What was I talking about? Oh yes, Doctor Who Live. The music is accompanied by both montages from the show – an Eleventh Doctor montage, an Amy montage, "Victory of the Daleks", the good old Regenerations one*, and so on. Oh yeah, and there were monsters too.
The Ood, Saturnyne (the Vampire/Fish girls from Venice), Judoon, Silurians, Clockwork Robots, Cybermen, Scarecrows, Liz Ten and the Winders/Smilers all took to the stage and wandered amongst the audience, delighting and frightening children (and, yes, adults) in more or less equal measure.
(One particular scarecrow took a lot of flak during the interval, ending up with a sizeable crowd of cameraphone-toting children trying to provoke him into turning around. 'Twas amusing.)
Each group of monsters was accompanied by the appropriate piece of music, energetically conducted by Ben Foster. Several of them were also mini-narratives, such as the Judoon searching for the Doctor in the audience, or Liz Ten evading the Smilers.
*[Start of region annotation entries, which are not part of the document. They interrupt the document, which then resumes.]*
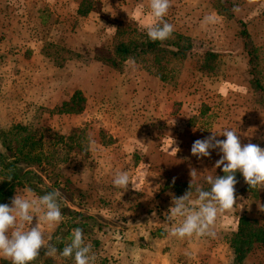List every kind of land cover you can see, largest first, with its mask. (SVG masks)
<instances>
[{
    "label": "rangeland",
    "instance_id": "1",
    "mask_svg": "<svg viewBox=\"0 0 264 264\" xmlns=\"http://www.w3.org/2000/svg\"><path fill=\"white\" fill-rule=\"evenodd\" d=\"M80 1L0 0V129L28 124L33 138L46 133L47 141H54L53 134L84 131L81 149L59 146L54 153L50 145L45 154L60 174L61 184L54 190L66 179L72 185L71 197L59 190V200L104 218L101 228L92 227L98 246L85 241L92 245L94 264H230L232 254L223 238L236 229L241 215L264 224V189H255V194L245 190L237 172V205L218 216L215 238L170 237L165 213L173 196L189 190L193 169V200L196 187L209 190L206 177L222 171V166L215 168L222 155L218 149L210 150V157L191 154L197 139L231 129L242 146L264 148V95L249 85L239 27L218 14L216 0H171L163 19L191 37L193 48L175 71V82L165 83L135 61L116 67L100 61L109 56L120 24L146 32L144 26L153 22L150 0H94V10L85 17L76 13ZM229 1L239 7L234 15L246 23L249 47L264 69V0ZM205 17L212 21L205 22ZM50 43L78 56L58 66L41 52ZM206 51L218 54L211 71L202 68ZM76 90L85 97L81 113H49ZM119 171L129 173L136 189L113 186ZM42 176L49 185L48 176ZM45 183L20 186L11 200L26 196L29 188L39 196L36 189L42 191ZM36 222L34 217L29 227ZM57 226L41 225L49 236ZM53 259L68 261L58 254ZM243 264H264V244H256Z\"/></svg>",
    "mask_w": 264,
    "mask_h": 264
},
{
    "label": "trees",
    "instance_id": "2",
    "mask_svg": "<svg viewBox=\"0 0 264 264\" xmlns=\"http://www.w3.org/2000/svg\"><path fill=\"white\" fill-rule=\"evenodd\" d=\"M215 9L218 14L224 15L235 21L239 27L238 36L243 40V47L248 56L247 73L249 85L257 89L264 95V83H262L261 59L255 50L250 49V34L246 23L236 18L233 12V5L229 0H216ZM94 10V0H81L76 9L77 15L87 16ZM193 48L191 37L173 31L172 36L161 42L149 40L146 32L126 24H120L114 34L110 45V54L100 61L111 66H119L126 60H132L142 65V68L149 74L157 77L165 83H174L177 69L185 61ZM41 52L43 55L51 57L53 62L62 66L65 61L77 57L70 49L55 45L53 43L43 45ZM218 54L206 51L203 62V69L213 70ZM85 106V97L82 92L76 90L71 98L63 101L60 105L49 110V113L56 114H77L81 113ZM54 141L48 140L46 133L38 138L31 136V127L28 124L15 123L7 129H0V204H9L15 190L24 185L30 186L31 181L45 183L42 174H46L51 183L45 188L37 190L39 196L54 191L61 184L60 174L55 173L56 163L50 161L45 154V146H53L54 153L58 152L59 146L67 149H81L82 141L87 139L83 130H75L69 135L53 134ZM47 145H45V143ZM52 173V174H51ZM55 173V174H54ZM224 175L223 171L218 176ZM236 176L238 174L236 173ZM11 177V180H8ZM65 184L58 190L66 191L71 197L72 185L69 180H64ZM245 190L255 194V189H250L246 184ZM73 190V189H72ZM61 212L64 220L56 227L52 233L51 243L58 249L70 242L73 229L79 227L83 230L84 241L90 240L96 247L99 244L97 239L91 238L92 227L94 230L101 228L99 222H103L100 215L91 216L81 211L72 209L69 205L59 200ZM57 237H61L58 241ZM68 238V239H67ZM224 242L230 249L232 259L230 264H243L256 244H264V224H260L256 219L241 215L238 218L236 229L227 233ZM59 255V254H58ZM67 263L72 264L74 259L63 258ZM105 261L101 260L100 264ZM0 264H11L9 260L1 259ZM32 264H58L53 258L44 255L43 250L40 256Z\"/></svg>",
    "mask_w": 264,
    "mask_h": 264
},
{
    "label": "clouds",
    "instance_id": "3",
    "mask_svg": "<svg viewBox=\"0 0 264 264\" xmlns=\"http://www.w3.org/2000/svg\"><path fill=\"white\" fill-rule=\"evenodd\" d=\"M149 7L153 22L144 26L149 40L163 42L169 39L174 27L163 18L171 7V0H150ZM233 12H239V7L234 6ZM211 21L212 17H205V22ZM211 132V136L193 142L191 154L197 158L210 157V150L218 149L222 155L216 161L215 168L222 166L224 175L207 176L206 182L210 189L204 190L197 186L196 199L193 200V178L197 171H191L189 190L182 196H173L172 205L165 213V223L170 225V237L181 240L205 236L215 238L214 228L218 216L237 205V172L242 174L250 189H264V148L252 143L242 146L237 133L231 129H225L219 134ZM218 135L226 139L218 140ZM112 183L119 189L126 190L129 184L136 189V183L131 180L127 171L117 172ZM25 191L27 195L17 194L11 200V206L0 204V257L9 260L11 264H32L43 250L44 255L51 258L59 254L63 258L74 259V264H94L96 257L94 254L90 255L92 245L85 243L81 228L72 230L70 242L60 250L51 243L52 237L46 235L41 227L42 224L59 225L64 220L59 190L42 196H35L30 188ZM34 217L37 222L29 227ZM57 240L60 241L61 237H57ZM186 255L190 256V253Z\"/></svg>",
    "mask_w": 264,
    "mask_h": 264
}]
</instances>
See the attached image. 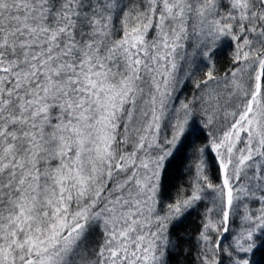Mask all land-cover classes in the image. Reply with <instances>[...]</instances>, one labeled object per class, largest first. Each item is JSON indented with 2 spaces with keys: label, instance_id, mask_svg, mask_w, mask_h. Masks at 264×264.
<instances>
[{
  "label": "snow or ice",
  "instance_id": "1",
  "mask_svg": "<svg viewBox=\"0 0 264 264\" xmlns=\"http://www.w3.org/2000/svg\"><path fill=\"white\" fill-rule=\"evenodd\" d=\"M0 264H264V0H0Z\"/></svg>",
  "mask_w": 264,
  "mask_h": 264
},
{
  "label": "trees",
  "instance_id": "2",
  "mask_svg": "<svg viewBox=\"0 0 264 264\" xmlns=\"http://www.w3.org/2000/svg\"><path fill=\"white\" fill-rule=\"evenodd\" d=\"M186 179V175L183 171H179L176 173L173 182L175 184H180L181 182H183V180ZM259 255V254H258Z\"/></svg>",
  "mask_w": 264,
  "mask_h": 264
}]
</instances>
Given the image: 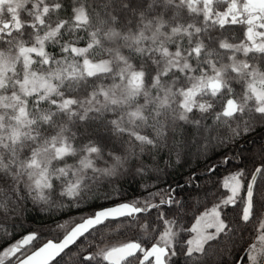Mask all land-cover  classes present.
Returning <instances> with one entry per match:
<instances>
[{
	"label": "snow or ice",
	"instance_id": "1",
	"mask_svg": "<svg viewBox=\"0 0 264 264\" xmlns=\"http://www.w3.org/2000/svg\"><path fill=\"white\" fill-rule=\"evenodd\" d=\"M261 129L264 0H0V264H264Z\"/></svg>",
	"mask_w": 264,
	"mask_h": 264
},
{
	"label": "trees",
	"instance_id": "2",
	"mask_svg": "<svg viewBox=\"0 0 264 264\" xmlns=\"http://www.w3.org/2000/svg\"><path fill=\"white\" fill-rule=\"evenodd\" d=\"M248 140L250 143H248V144L242 143L241 147L242 148H251L254 150L256 148V146L259 143H261L262 140H264V129H261L258 134H254V135L248 137ZM228 170H229L228 165H224V166L220 167L219 170L217 171V173L215 174V176H213V178H212L213 181L215 182V181L221 180L224 176H226L228 174ZM169 171H171L173 173V175H172L173 180H180L189 171V169L187 167H185V168L178 170V171L172 170V169H170ZM137 180H139V178H137ZM200 183H204V181H200ZM124 187L127 189V193L130 197L136 196L139 194L140 189L138 187L137 181L130 180L127 184L124 185ZM209 187H211V190L213 192L216 191L215 187H212L211 185H209ZM219 192L222 194H226V190L223 188H220ZM200 198L203 201V194L202 193L200 194ZM211 201H212L211 197H209L208 200L205 201V203L207 204L208 207L211 206ZM201 210H203V206H201ZM25 215L27 217H29V219H27L25 224H24L25 228H28L29 226H31L32 228L41 227L48 222L47 219L42 214H39L35 211H32L31 207H29V209ZM65 259H67V258H65Z\"/></svg>",
	"mask_w": 264,
	"mask_h": 264
},
{
	"label": "rangeland",
	"instance_id": "3",
	"mask_svg": "<svg viewBox=\"0 0 264 264\" xmlns=\"http://www.w3.org/2000/svg\"><path fill=\"white\" fill-rule=\"evenodd\" d=\"M211 207V206H210Z\"/></svg>",
	"mask_w": 264,
	"mask_h": 264
}]
</instances>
Best of all though was the arrival of the Metropolitan Police, and the grisly deaths of five of them at the cold stone hands of the Weeping Angels. Having an Angel move in front of you as the light dims momentarily is a surprisingly terrifying experience. Seriously.
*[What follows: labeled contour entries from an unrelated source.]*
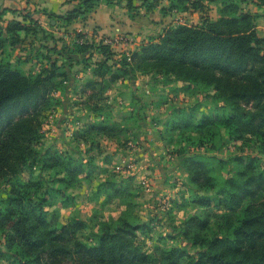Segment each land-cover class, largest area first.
<instances>
[{
    "label": "trees",
    "instance_id": "trees-1",
    "mask_svg": "<svg viewBox=\"0 0 264 264\" xmlns=\"http://www.w3.org/2000/svg\"><path fill=\"white\" fill-rule=\"evenodd\" d=\"M99 1L66 0L71 7L64 14L48 10L38 13L47 17L48 26L57 29L83 21ZM103 1L122 4L128 12L138 8L150 12L163 2ZM166 1V6L159 7L162 13L200 12L199 21L170 23L158 35L141 40L134 50L119 53L102 39L93 47V40L80 31H62L71 41L56 37L34 12L22 11L18 18L7 19L6 12L16 11L0 10V181L4 184L0 192V234L13 264H264V168L255 155H181L178 162L187 173L188 184L213 195L195 192L188 202L178 203L186 200L182 191L168 199L171 210L182 211L178 205L191 203L199 210L220 205L224 210L221 226L226 230L210 236L209 216L191 214L179 226L184 246H157L151 252L136 242V231L146 225L129 214H120L113 229L100 223L98 233L90 238L92 242L82 241L77 234L86 229V221L76 217L60 220L59 214L51 215L49 189L33 177L19 176L29 162L39 161L43 170L61 175L58 181L62 185L51 190L64 198V203L68 201L67 188L90 182L95 176L101 179L91 201L103 198L100 204H106L115 198L123 201L135 197L132 178L116 179L118 173H110V164L95 174L92 165L95 169L99 166L93 158L83 163L70 151L54 155L38 150L42 112L50 105L53 93L63 92L65 96L68 87L78 88L79 84L70 82L76 64L89 68L96 79L84 81L79 88L86 96L75 103L83 105L90 120L72 131L73 142L86 144L91 150L100 147L102 138L122 142L128 127L108 116L111 107L103 93L117 81L152 72L156 77L174 78L187 91L210 90L219 100V110L203 114L195 123L190 115L183 125L176 124L177 129L189 127L191 137L197 134L193 141L196 146H207L217 125L231 144L250 136L258 149L264 150V37L256 32L254 14L245 9L252 5L264 16V0ZM212 3L217 5L216 19L207 14ZM29 38L28 45L34 39L40 44L33 56L40 61H36L35 71L25 73L19 62H30L31 55L13 60L12 52L24 50ZM49 41L51 46L46 43ZM88 89L91 91L86 93ZM65 102H61L62 107ZM128 105V116L139 130L145 124V106L135 100ZM127 141L128 137L122 143ZM97 151L102 153L100 148Z\"/></svg>",
    "mask_w": 264,
    "mask_h": 264
},
{
    "label": "rangeland",
    "instance_id": "rangeland-1",
    "mask_svg": "<svg viewBox=\"0 0 264 264\" xmlns=\"http://www.w3.org/2000/svg\"><path fill=\"white\" fill-rule=\"evenodd\" d=\"M137 3H139V1ZM216 9L217 5L215 3L209 4L207 9L208 15L212 18H216ZM245 9L254 14L256 32L259 36L264 37V16L262 15V11L252 5H246ZM147 15L148 20L151 19V23H149L151 24V29H147L144 33H140L141 37L139 40L146 39L150 35H157L161 29L159 27V22L162 21V17H165L160 12H153ZM198 16V12H191L184 14V16H180L178 20L173 19V17H166L164 22L167 23V21L171 20L174 25L176 21L195 23L199 21ZM47 22L48 20H45L46 27ZM59 33V35H54L56 37H63L66 41H71V38L67 35L65 36L60 31ZM128 38V44L124 45L122 43V48L125 47V51L127 52L134 50L139 43L137 41H132L133 38L131 37ZM30 40L32 39L29 38L26 41L24 50H15L12 52L13 60L19 57L21 61L23 57L31 55L32 59L30 62H19L21 69L25 73H32L35 71L34 69H36L37 66L36 61H40V59H38L39 57L37 59L36 56L33 57L35 52L40 49V44H38L37 39H34V43L28 45ZM46 43H48L47 45H52V41ZM96 43L97 42L93 40V47H96V45H94ZM119 51L120 48L114 50L115 53ZM140 74L141 73H137V75ZM82 76V78L78 77L77 79L79 83V80L82 81L86 78L85 75ZM146 78L144 79L147 81L144 80L143 83L137 84L138 89L137 93L134 95L135 99H133L134 97L131 95V87L128 78L125 79L126 81L124 83L114 84L115 86L111 87L110 90L112 98L120 91L124 96H127L124 104H129L133 100H135V103L140 102L144 104L145 111L143 114L145 117L142 119H145V121L142 120V122L145 124L143 125L149 126V128H153L154 130L151 131V134L144 136L142 146L138 145L134 136L138 131V125H134V119L129 117L127 112L122 111L121 113L118 108L112 109V112L109 111L110 114L108 116H110L112 121H114V119H116L115 121H119L121 126L123 125L125 128L128 127L126 131L128 134L124 133L125 136H122L121 139L123 142L124 138L128 137L129 141L126 143L120 141L111 143L109 141L102 142L100 140V147H92V150L89 149L86 144L73 142L72 131L74 129L72 130L71 128H73L74 125L79 127L85 124L90 120V117L86 113L77 110L81 105L75 102H80V100L74 97L72 89L69 91L67 90L69 94H73L71 97L69 95L64 96L63 92H57L51 95L50 105L42 112L41 116V138L38 143V150H46L54 155H61L66 151H70L76 160H81L83 163L93 158L94 163L99 166V169H95L94 165H92L91 169H93V173L107 168V165L110 164L108 167L110 173H113V171L118 173L116 179L129 176L132 178L130 183L133 186L134 183L136 185V182L133 181V177L135 176H131V174L127 172L125 173V171L129 169L126 168L127 165L137 162L132 153L135 154L137 149L139 150L142 148V153L149 154L148 150L151 148V153L153 151V156L158 158L159 165L164 171L163 177H159L158 175L156 183L154 184V189L157 188L156 185L159 181H162L160 185L164 183L167 188L164 192L160 194L157 193L154 199V205L151 203V199L155 192L154 189L142 191V193L140 191V186H133V193L136 194L133 195H135V197H128V199L124 198L123 201L118 199L106 204H100V201H91L90 198H92L94 188L101 179L97 176L90 182L81 181L74 188H67L65 190L66 195H69L68 197H72V199L67 197L66 201H68L64 203L62 202L64 198L59 197L55 191L51 190L55 186L59 187L62 185L61 182L58 181L61 175H54L51 171L43 170L40 168L39 161L36 163L29 162L30 164L25 166L19 174L21 178L33 177L42 187L45 186L49 189L51 195L50 199H53V204L48 208L51 215L52 213L55 215L59 214L60 220L62 217H76L86 221V229L77 234L78 238L86 243L92 242L93 239L91 240L90 238L98 233L100 223H106L113 229L117 225L120 214H124L125 216L129 214L130 217H134L136 222L138 221L146 225L142 229L136 231V242L149 252L157 246H184L186 242L178 235L180 233L179 226L181 222L191 214H207L210 222L207 233L210 236L214 234L222 235L225 233L224 230L226 229L221 226L224 210L220 205L214 204L205 210H199L197 206L191 203L189 205H178L183 207L184 210L182 211H176L175 209L171 210L168 199L175 198L182 191L186 193V200L178 201V203L188 202L195 192L201 195L208 193H212L211 195H213V192L206 190L198 191L194 186L188 184L187 173L179 164V157L184 153L192 152L214 154L220 157H226L234 153H243L257 156L259 159L258 164H260L261 169L264 168V150H259L254 138L250 136H246L244 141L239 140L236 144H231L227 140L224 130L221 128L218 129L219 127L216 125V127L213 128L214 134L209 141L210 143L207 146L199 147L193 143L198 136L194 134V136L191 137L189 127L185 128L181 126L179 129L176 128L177 123L183 125L185 123L184 121H187L190 115H193V121L195 123L203 114L213 113L214 109H218L220 104L219 100L214 97L210 90L187 91L183 85L174 80V78L169 76L156 77L152 72L146 75ZM70 82L74 85L72 80ZM103 94L101 93V96H103ZM62 101H66L63 107L61 105ZM179 107H181V109ZM129 128L133 129L130 130ZM99 148L102 150L101 154L97 151ZM104 155L106 158L103 160L102 158ZM143 162L144 165L150 163L148 160H144ZM139 166H135L136 169H140ZM154 166V168H157L156 164H154ZM131 171H133L132 168ZM123 172L125 173L124 176L121 175ZM3 187L4 184L0 181V192ZM151 205L153 206L152 208ZM13 263L14 261L11 260L9 252L5 251L3 235L0 234V264Z\"/></svg>",
    "mask_w": 264,
    "mask_h": 264
},
{
    "label": "crops",
    "instance_id": "crops-1",
    "mask_svg": "<svg viewBox=\"0 0 264 264\" xmlns=\"http://www.w3.org/2000/svg\"><path fill=\"white\" fill-rule=\"evenodd\" d=\"M65 1L66 0H0V10L3 8H6V9H14L16 11L15 13L10 12V11L6 12L4 17L7 19H10L13 17L18 18L19 13L22 11L34 12L36 14V17L41 22V24L48 31H51L53 34L59 35L60 34L59 31L62 33V31H64L65 29L67 31H72V30L80 31V32L84 33L86 35V38H88L90 40L98 41V40L102 39L103 43H108L109 45L111 44L110 46L112 47L113 51L120 48L119 52L124 51L125 47L122 48V46H123L122 44H120L119 42H112V41L115 39H119L121 37H127V38L131 37V38H133L132 41H134V42L137 41L140 43V41H141V40H139L141 37L140 33H144L145 31H147V29H151V24H149V23H151V19L148 20L147 14H150L153 12H160L163 16H165V17H162L161 18L162 21L159 22V27L161 28L159 31V33H160L161 30L163 29V27L167 26L170 23H173V22H171V20H169V21H167V23H165L164 19L166 17H173V19L178 20V19H180V16H184V14H186V13H191V12H183V13L173 12V13H168V14L162 13L159 10V7L161 5L166 6L167 5L166 0H163V2L161 3L160 6H158L153 11H150V12L146 11L144 8H138L137 11L128 12L127 9L122 4L121 5H108L103 0H100L99 3L97 4V6L87 14V17L83 21L82 20H76V21L71 22L66 27H58L57 29L52 28L48 25L46 27L45 20H47V17L42 13H38V11L48 10V11H52L56 14H64L65 11L71 7V4L65 3ZM137 4H140V1ZM198 14H199L198 18L200 19L201 13L198 12ZM216 14H217V11H216ZM216 18H213V19H216ZM177 22L178 21H176V23ZM195 23H197V22H195ZM51 24H53V21H51ZM119 52H117V53H119ZM82 75H85L86 78L82 81L79 80L80 81V83H79L77 81V79H78V77L82 78L83 77ZM72 78H73L72 79L73 83L79 84V86L76 89H73L72 88L73 86H71V87H68L67 90L69 91V90L73 89L74 97L79 98V100H80V97L85 98V96H86L85 93L79 92V88L82 86V83L88 79H92V80L96 79L91 74V71L89 68L85 69L80 64H76L73 66ZM144 78H146V75H143V74H140V75L136 74L135 77L129 78L131 93H132L131 95H135V93H137V89H138L137 84L143 83L144 80L147 79V78L146 79H144ZM125 81L126 80L117 81V82L111 84L110 88H108L107 91H105V93H104L106 103H108L110 105L111 111H112V109L118 108L119 112L122 113V111L127 112V110L131 109L128 104H124L127 96H124L121 93V91L119 93L117 92V94L113 96L114 99L112 98L111 93H110L111 87L115 86L114 84H120L121 82L124 83ZM68 91H67L65 96L69 95L71 97L73 94H71V93L69 94ZM90 91L91 90L88 89L86 93H89ZM83 108L84 107L82 105L77 110H80L82 113H85L86 111ZM114 120H116V119H114ZM75 128H77L76 125H74V127L71 129L73 130ZM152 130H154V129L149 128V126L143 125L142 128H140L137 131L136 142L138 143V145L142 146L144 136L151 134ZM100 140L102 142L103 141H106V142L109 141L111 143H117V140H110L108 138H102ZM144 144H146V143H144ZM141 150H142V148H140L139 150L137 149L135 154L132 153V155L134 156V158L137 162H133L132 164L127 165L126 168H129V169H127V171H125V173L127 172L128 174H131V176H135V177H133L134 178L133 181L136 182V185L134 183L133 186L134 187L140 186V191L142 192V191H150L151 189L153 190L154 184L156 183V179H157L158 175H159V177L160 176L163 177L164 171L161 168V166L159 165L158 158L153 156V154H154L153 151L151 153V148H150V150H148L149 154L142 153ZM144 160H148L150 163H147L146 165H144V162H143ZM139 164H140V166H139ZM154 164H156L157 168H154L155 167ZM135 166H139L140 169H136ZM148 167H150V168H148ZM131 168L134 172L131 171ZM125 173L123 172L121 175L124 176ZM161 182L162 181H159L156 185L158 189L157 188L154 189V191H155L154 196L151 199L152 205H154V202H155L154 199H155V196L157 195V193L160 194V193L164 192L165 190H167L164 183H163V185H160ZM159 190H160V192H159ZM156 191H158V192H156ZM102 200H103V198L99 199L98 201L102 202ZM116 200H118V199L115 198V199L111 200V202L116 201ZM108 203H110V202H108ZM152 205H151V208L153 207Z\"/></svg>",
    "mask_w": 264,
    "mask_h": 264
},
{
    "label": "built area",
    "instance_id": "built-area-1",
    "mask_svg": "<svg viewBox=\"0 0 264 264\" xmlns=\"http://www.w3.org/2000/svg\"><path fill=\"white\" fill-rule=\"evenodd\" d=\"M112 42H119L120 44H124V45H126V44H128V42H129V38H127V37H121V38H119V39H115V40H113ZM166 206V205H165Z\"/></svg>",
    "mask_w": 264,
    "mask_h": 264
}]
</instances>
Actually, seeing the creatures of Doctor Who in the flesh (as it were) is surprisingly effective. When you watch the show, there is always, in the back of your mind, the sneaking suspicion that seeing them up close would be really disappointing. It's really not.
The Cybermen (huge, shiny, awesome) and the Daleks were obvious highlights – my doubts about the new Dalek design have been more or less dispelled by seeing them relatively up close. The Silurians were also a great personal pleasure, but only because they were all really hot girls and I'm very, very shallow. You'd have liked them too. Shut up. A Judoon trooper scanning a boy on the end of my row and declaring him "Species Unknown" was pretty cool too.
Oh and did I mention the flying supreme Dalek?
Matt Smith's contribution was fun too, taking the form of several nice wee pre-filmed sequences that worked perfectly alongside Nigel Planer and Nicholas Briggs' live performances. Smith gave his usual excellent performance, and the fact that he was mostly speaking direct to camera didn't seem to faze him in the least, which is nice.
So, since I've rambled on for about forever and made no sense, I'm going to stop. I said at the start that this would an unabahedly glowing review, so there. If you're looking for depth, subtext and themes, bugger off elsewhere. This was a glorious celebration of the wondeful, silly, stirring, fun world of modern Doctor Who. And I loved it.
And so did my fiancee. So there.
*A child in the row behind us took great delight in telling his father that Sylvester McCoy was the fourth Doctor, and Paul McGann the fifth, and that Christopher Ecclestone regenerated in 2001. Timey-wimey or what?
Doctor Who Live: The Monsters Are Coming is touring arenas around Britain. It starts in Glasgow tonight.